How can I accomplish such a thing. I kno this is a fairly broad question, but what i am really asking is, how can I make a small part of my website reload when pressing the submit button and using the input given in the text field as a parameter of some kind.
I don't need whole answers, just any tips getting to the right path would be greatly appreciated!
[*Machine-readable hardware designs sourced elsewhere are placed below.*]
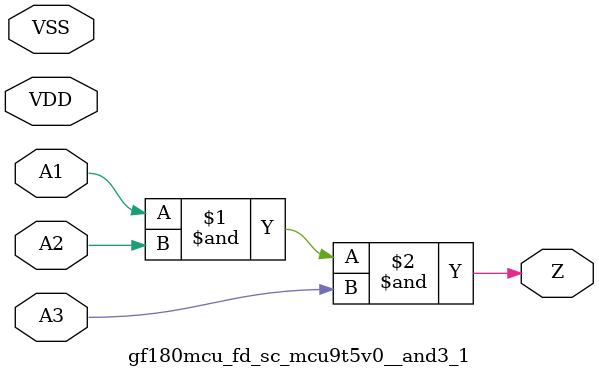
<source format=v>

module gf180mcu_fd_sc_mcu9t5v0__and3_1( A1, A3, A2, Z, VDD, VSS );
input A1, A2, A3;
inout VDD, VSS;
output Z;

	and MGM_BG_0( Z, A1, A2, A3 );

endmodule

</source>
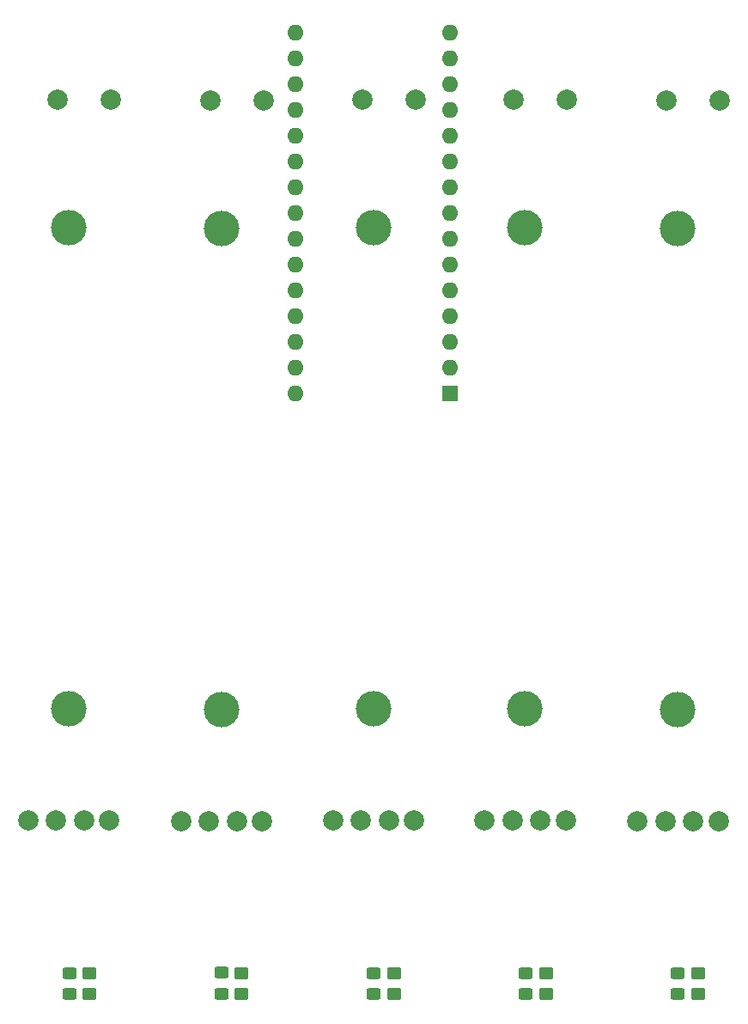
<source format=gts>
%TF.GenerationSoftware,KiCad,Pcbnew,8.0.0*%
%TF.CreationDate,2024-07-03T13:45:48+02:00*%
%TF.ProjectId,Audio-Controller V1.1,41756469-6f2d-4436-9f6e-74726f6c6c65,rev?*%
%TF.SameCoordinates,Original*%
%TF.FileFunction,Soldermask,Top*%
%TF.FilePolarity,Negative*%
%FSLAX46Y46*%
G04 Gerber Fmt 4.6, Leading zero omitted, Abs format (unit mm)*
G04 Created by KiCad (PCBNEW 8.0.0) date 2024-07-03 13:45:48*
%MOMM*%
%LPD*%
G01*
G04 APERTURE LIST*
G04 Aperture macros list*
%AMRoundRect*
0 Rectangle with rounded corners*
0 $1 Rounding radius*
0 $2 $3 $4 $5 $6 $7 $8 $9 X,Y pos of 4 corners*
0 Add a 4 corners polygon primitive as box body*
4,1,4,$2,$3,$4,$5,$6,$7,$8,$9,$2,$3,0*
0 Add four circle primitives for the rounded corners*
1,1,$1+$1,$2,$3*
1,1,$1+$1,$4,$5*
1,1,$1+$1,$6,$7*
1,1,$1+$1,$8,$9*
0 Add four rect primitives between the rounded corners*
20,1,$1+$1,$2,$3,$4,$5,0*
20,1,$1+$1,$4,$5,$6,$7,0*
20,1,$1+$1,$6,$7,$8,$9,0*
20,1,$1+$1,$8,$9,$2,$3,0*%
G04 Aperture macros list end*
%ADD10RoundRect,0.250000X-0.450000X0.350000X-0.450000X-0.350000X0.450000X-0.350000X0.450000X0.350000X0*%
%ADD11RoundRect,0.250000X0.450000X-0.325000X0.450000X0.325000X-0.450000X0.325000X-0.450000X-0.325000X0*%
%ADD12C,2.000000*%
%ADD13C,3.500000*%
%ADD14R,1.600000X1.600000*%
%ADD15O,1.600000X1.600000*%
G04 APERTURE END LIST*
D10*
%TO.C,R5*%
X116500000Y-113000000D03*
X116500000Y-115000000D03*
%TD*%
%TO.C,R4*%
X101500000Y-113000000D03*
X101500000Y-115000000D03*
%TD*%
%TO.C,R3*%
X86500000Y-113000000D03*
X86500000Y-115000000D03*
%TD*%
%TO.C,R2*%
X71500000Y-113000000D03*
X71500000Y-115000000D03*
%TD*%
%TO.C,R1*%
X56500000Y-113000000D03*
X56500000Y-115000000D03*
%TD*%
D11*
%TO.C,D5*%
X114500000Y-115025000D03*
X114500000Y-112975000D03*
%TD*%
%TO.C,D4*%
X99500000Y-115025000D03*
X99500000Y-112975000D03*
%TD*%
%TO.C,D3*%
X84500000Y-115025000D03*
X84500000Y-112975000D03*
%TD*%
%TO.C,D2*%
X69500000Y-115000000D03*
X69500000Y-112950000D03*
%TD*%
%TO.C,D1*%
X54500000Y-115025000D03*
X54500000Y-112975000D03*
%TD*%
D12*
%TO.C,Double_Slider_Potentiometer5*%
X110500000Y-98000000D03*
X113262000Y-98000000D03*
X116024000Y-98000000D03*
X118500000Y-98000000D03*
X113388000Y-27000000D03*
X118650000Y-27000000D03*
D13*
X114500000Y-87000000D03*
X114500000Y-39600000D03*
%TD*%
D14*
%TO.C,A1*%
X92000000Y-55860000D03*
D15*
X92000000Y-53320000D03*
X92000000Y-50780000D03*
X92000000Y-48240000D03*
X92000000Y-45700000D03*
X92000000Y-43160000D03*
X92000000Y-40620000D03*
X92000000Y-38080000D03*
X92000000Y-35540000D03*
X92000000Y-33000000D03*
X92000000Y-30460000D03*
X92000000Y-27920000D03*
X92000000Y-25380000D03*
X92000000Y-22840000D03*
X92000000Y-20300000D03*
X76760000Y-20300000D03*
X76760000Y-22840000D03*
X76760000Y-25380000D03*
X76760000Y-27920000D03*
X76760000Y-30460000D03*
X76760000Y-33000000D03*
X76760000Y-35540000D03*
X76760000Y-38080000D03*
X76760000Y-40620000D03*
X76760000Y-43160000D03*
X76760000Y-45700000D03*
X76760000Y-48240000D03*
X76760000Y-50780000D03*
X76760000Y-53320000D03*
X76760000Y-55860000D03*
%TD*%
D12*
%TO.C,Double_Slider_Potentiometer2*%
X65500000Y-98000000D03*
X68262000Y-98000000D03*
X71024000Y-98000000D03*
X73500000Y-98000000D03*
X68388000Y-27000000D03*
X73650000Y-27000000D03*
D13*
X69500000Y-87000000D03*
X69500000Y-39600000D03*
%TD*%
D12*
%TO.C,Double_Slider_Potentiometer1*%
X50425000Y-97900000D03*
X53187000Y-97900000D03*
X55949000Y-97900000D03*
X58425000Y-97900000D03*
X53313000Y-26900000D03*
X58575000Y-26900000D03*
D13*
X54425000Y-86900000D03*
X54425000Y-39500000D03*
%TD*%
D12*
%TO.C,Double_Slider_Potentiometer4*%
X95425000Y-97900000D03*
X98187000Y-97900000D03*
X100949000Y-97900000D03*
X103425000Y-97900000D03*
X98313000Y-26900000D03*
X103575000Y-26900000D03*
D13*
X99425000Y-86900000D03*
X99425000Y-39500000D03*
%TD*%
D12*
%TO.C,Double_Slider_Potentiometer3*%
X80500000Y-97900000D03*
X83262000Y-97900000D03*
X86024000Y-97900000D03*
X88500000Y-97900000D03*
X83388000Y-26900000D03*
X88650000Y-26900000D03*
D13*
X84500000Y-86900000D03*
X84500000Y-39500000D03*
%TD*%
M02*

</source>
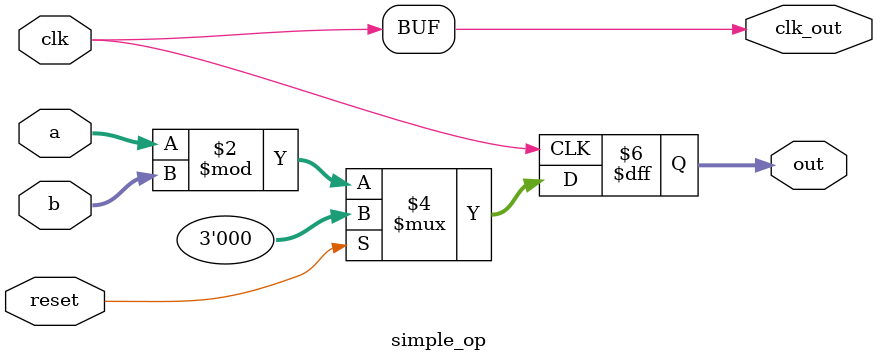
<source format=v>
module simple_op(
    clk,
    reset,
    a,
    b,    
    out,
    clk_out
    );

    input   clk;
    input   reset;
    input   [1:0] a,b;

    output  [2:0] out;
    output  clk_out;

    assign clk_out = clk;

    always @(posedge clk)
    begin
        case(reset)
            1'b0:       out <= a % b;
            default:    out <= 1'b0;
        endcase
    end
endmodule
</source>
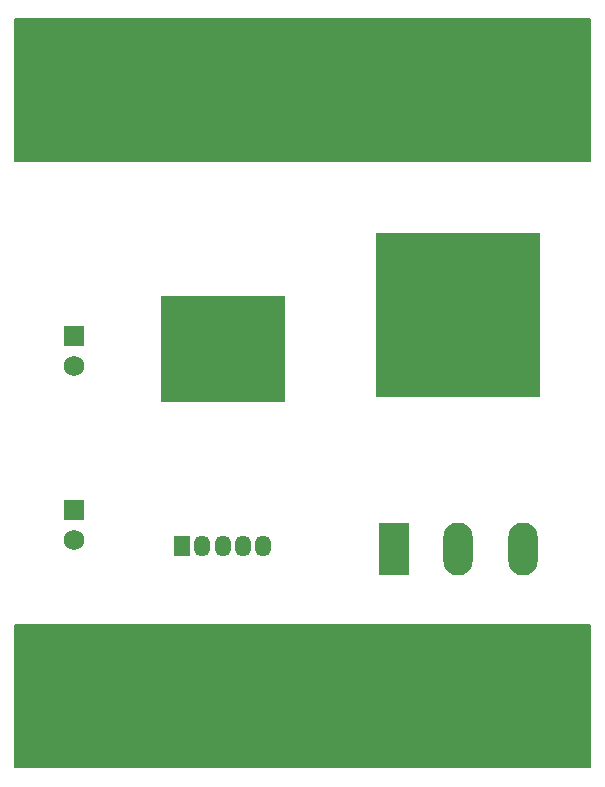
<source format=gbs>
G04 #@! TF.FileFunction,Soldermask,Bot*
%FSLAX46Y46*%
G04 Gerber Fmt 4.6, Leading zero omitted, Abs format (unit mm)*
G04 Created by KiCad (PCBNEW 4.0.4-stable) date 04/13/19 01:51:21*
%MOMM*%
%LPD*%
G01*
G04 APERTURE LIST*
%ADD10C,0.100000*%
%ADD11R,1.750000X1.750000*%
%ADD12C,1.750000*%
%ADD13R,10.541000X9.093200*%
%ADD14R,1.350000X1.800000*%
%ADD15O,1.350000X1.800000*%
%ADD16R,13.970000X13.970000*%
%ADD17R,2.500000X4.500000*%
%ADD18O,2.500000X4.500000*%
%ADD19R,6.350000X6.350000*%
%ADD20C,0.152400*%
G04 APERTURE END LIST*
D10*
D11*
X131064000Y-104648000D03*
D12*
X131064000Y-107148000D03*
D11*
X131064000Y-89916000D03*
D12*
X131064000Y-92416000D03*
D13*
X143608000Y-91036000D03*
D14*
X140208000Y-107696000D03*
D15*
X141908000Y-107696000D03*
X143608000Y-107696000D03*
X145308000Y-107696000D03*
X147008000Y-107696000D03*
D16*
X163565000Y-88090000D03*
D17*
X158115000Y-107950000D03*
D18*
X163565000Y-107950000D03*
X169015000Y-107950000D03*
D19*
X163068000Y-69088000D03*
X163068000Y-120396000D03*
X137668000Y-69088000D03*
X137668000Y-120396000D03*
D20*
G36*
X174675800Y-75107800D02*
X126060200Y-75107800D01*
X126060200Y-63068200D01*
X174675800Y-63068200D01*
X174675800Y-75107800D01*
X174675800Y-75107800D01*
G37*
X174675800Y-75107800D02*
X126060200Y-75107800D01*
X126060200Y-63068200D01*
X174675800Y-63068200D01*
X174675800Y-75107800D01*
G36*
X174675800Y-126415800D02*
X126060200Y-126415800D01*
X126060200Y-114376200D01*
X174675800Y-114376200D01*
X174675800Y-126415800D01*
X174675800Y-126415800D01*
G37*
X174675800Y-126415800D02*
X126060200Y-126415800D01*
X126060200Y-114376200D01*
X174675800Y-114376200D01*
X174675800Y-126415800D01*
M02*

</source>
here my code for the input and button:
in head
<script type="text/javascript" src="jquery.js"></script>
<script>
function ok(){
$.post("test.php", { name: "John", time: "2pm" }, function(data){ alert("Data Loaded: " + data); });
}
</script>
in body:
<form autocomplete="off">
<p>
Food <label>:</label>
<input type="text" name="food" id="food" / >
</p>
<input type="submit" id="submit" value="Submit" onclick="ok()" />
</form>
or:
head:
<script type="text/javascript" src="http://code.jquery.com/jquery-1.4.4.js"></script>
<script>
$("input[type='submit']").bind("click", function (event) {
event.preventDefault(); // Stop a form from submitting
$.post("/path/to/call", { /* data? */ }, function (data) {
// Process return data here
});
});
</script>
body:
<form autocomplete="off">
<p>
Food <label>:</label>
<input type="text" name="food" id="food" / >
</p>
<input type="submit" id="submit" value="Submit" />
</form>
jQuery and Ajax.
Change that input to a button
<button id="submit">Save</button>
For this I would do something like:
$("button#submit]").bind("click", function (event) {
event.preventDefault(); // Stop a form from submitting
$.post("/path/to/call", { /* data? */ }, function (data) {
// Process return data here
});
});
You need to first catch the click event .bind("click"). Then initiate an ajax call $.post which you will send data to. This data is received on the server via the POST array.
Like Josh said, jQuery is the way to go here.
You'll want to do 3 things:
Attach a click handler to a button like "onclick='doSomething();'"
In that function,use jQuery to do an async post to a script like
$.post("test.php", { name: "John", time: "2pm" },
function(data){
alert("Data Loaded: " + data);
});
When this comes back, you can do something with that data(instead of the alert above), like $('#listnode').append... which would stick the HTML into your list
This is the general pattern, but you'll have to fit it to your scenario.
It is hard to answer your question from what little you have given us, but I will assume little knowledge.
Your input fields have to be inside a form tag. The form tag includes an action and a method. The method must be "POST" to send the data. The action can be any URL.
You simply have to name the URL of your php script that will handle the results.
It will find the data in $_POST['food'] etc. It has to build the reply page - the whole screen, with the food and data and the search form for the next submit if you want.
If you want to use AJAX to replace part of the screen, then you have a whole nother level of problems. The trick is to replace the content of a div tag with the requested data.